WHAT TO PRODUCE: Filter the records below for the word "livre". Keep each line that has it.

═════ RECORDS SUPPLIED ═════

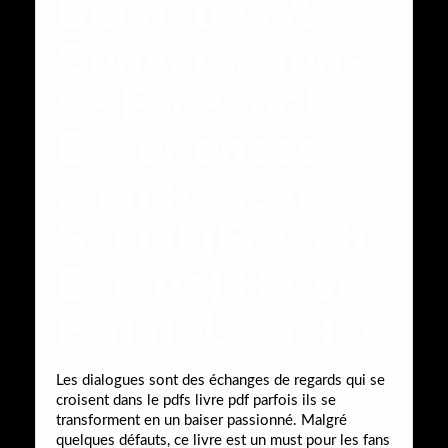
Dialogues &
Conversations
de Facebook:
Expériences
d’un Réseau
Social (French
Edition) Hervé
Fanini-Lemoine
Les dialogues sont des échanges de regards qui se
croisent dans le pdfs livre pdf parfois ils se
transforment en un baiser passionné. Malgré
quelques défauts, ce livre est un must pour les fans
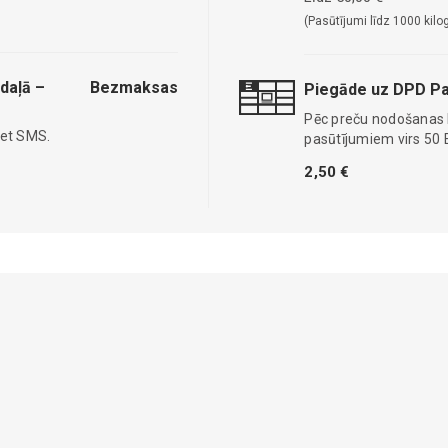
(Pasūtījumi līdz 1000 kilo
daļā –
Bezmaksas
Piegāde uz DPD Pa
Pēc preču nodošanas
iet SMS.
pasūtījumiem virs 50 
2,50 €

═════

OUTPUT:
croisent dans le pdfs livre pdf parfois ils se
quelques défauts, ce livre est un must pour les fans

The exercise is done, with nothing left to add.